En zone euro, une nouvelle référence Bund à 10 ans a été adjugée (-0,52% en clôture). Malgré la cherté fondamentale du Bund, l’emprunt allemand se révèle peu sensible aux tensions sur les Treasuries. Les syndications de janvier ont débuté par plusieurs émissions publiques (BTP 15 ans, Irlande 10 ans notamment). Les transactions se sont soldées sous les niveaux de spread annoncés. La dynamique de resserrement est alimentée par l’excès de trésorerie institutionnelle et des annonces de réductions des émissions nettes cette année. Le Trésor espagnol a abaissé de 10 milliards d’euros son besoin de financement prévisionnel à 100 milliards d’euros pour 2021. Le Portugal a aussi réduit ses emprunts prévisionnels. Le Bono à 10 ans cote 55pb contre Bund. Parallèlement, une région allemande a emprunté 2 milliards d’euros à 100 ans sous 1%. L’excès de demande d’obligations entretenu par la BCE est colossal et complique l’interprétation fondamentale des spreads actuels. La hausse des anticipations d’inflation est aussi visible en zone euro malgré la vigueur de la monnaie unique. Le mouvement de points morts atteint 5pb sur la semaine.

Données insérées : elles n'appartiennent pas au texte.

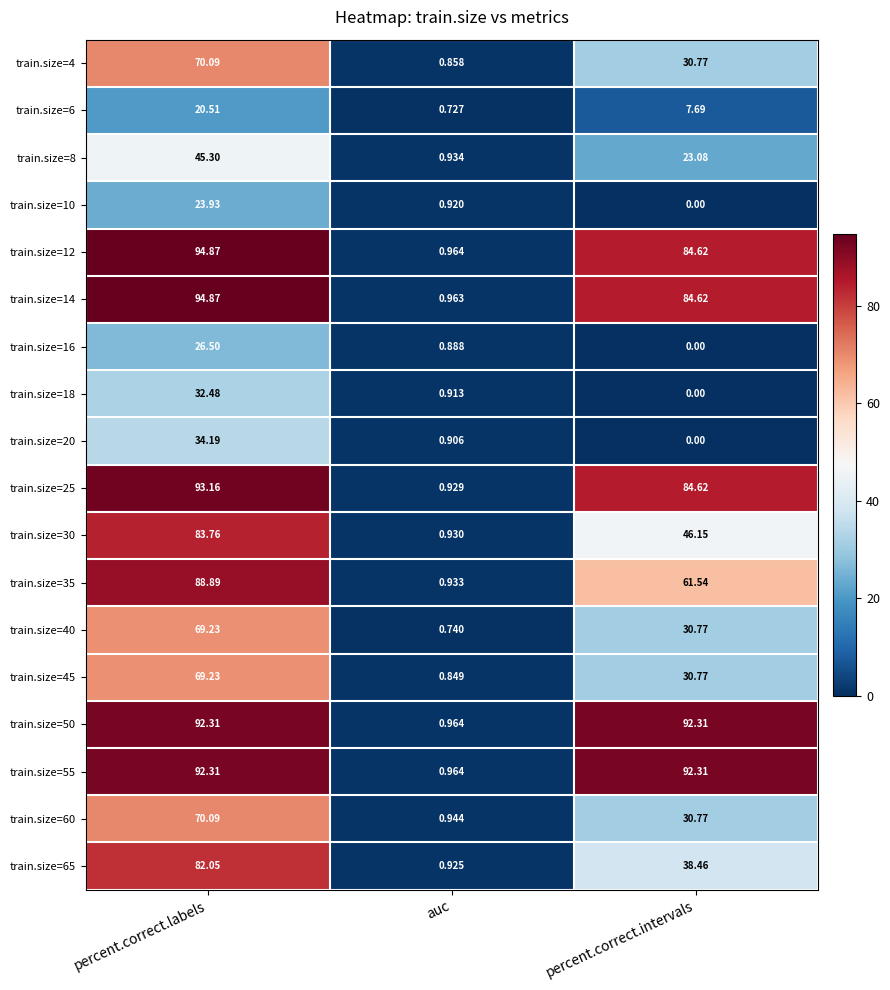

Is the value of train.size=8 at percent.correct.intervals greater than the value of train.size=16 at percent.correct.intervals?

Yes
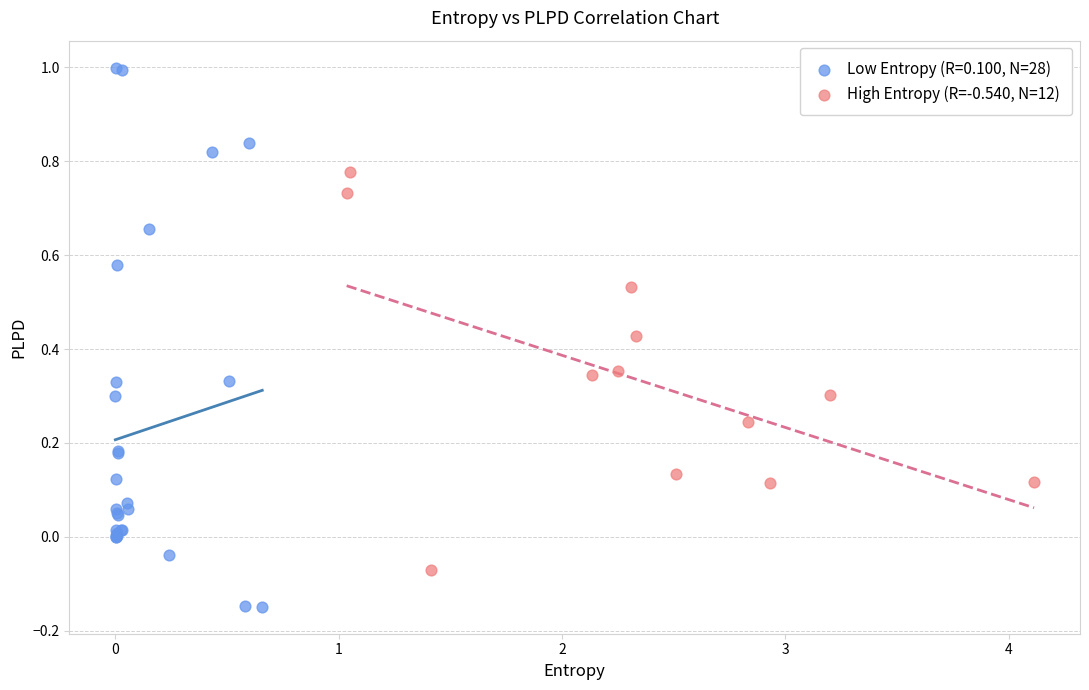

Which series reaches the minimum Y coordinate?

Low Entropy (R=0.100, N=28)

Quant au crédit, le rendement moyen se situe à 0,2% sur l’IG en euros. Les spreads ont baissé de 4pb à 88bp contre Bund. Le retour du primaire semble créer la demande de sorte que les spreads se réduisent sous les niveaux indicatifs. Le high yield se renchérit malgré des valorisations incompatibles avec un risque intrinsèque des émetteurs fragilisés par la crise sanitaire. Il convient sans doute d’alléger l’exposition high yield (30pb sous la moyenne à 5ans) à mesure que les spreads se resserrent. Le maintien d’une volatilité élevée sur les actions malgré les niveaux d’indices record a engendré un retracement de 10pb du Crossover cette semaine.

Les marchés d’actions s’adjugent entre 2 et 6% depuis le début de 2021 avec une surperformance marquée du Russell 2000 aux Etats-Unis. Le raffermissement du dollar pose question. La réduction des marges de swaps de change favorise le dollar à court terme. La possibilité d’une destitution de Donald Trump pourrait engendrer des débouclements sur les positions vendeuses de dollar. L’euro est ainsi repassé sous le seuil de 1,22 dollar.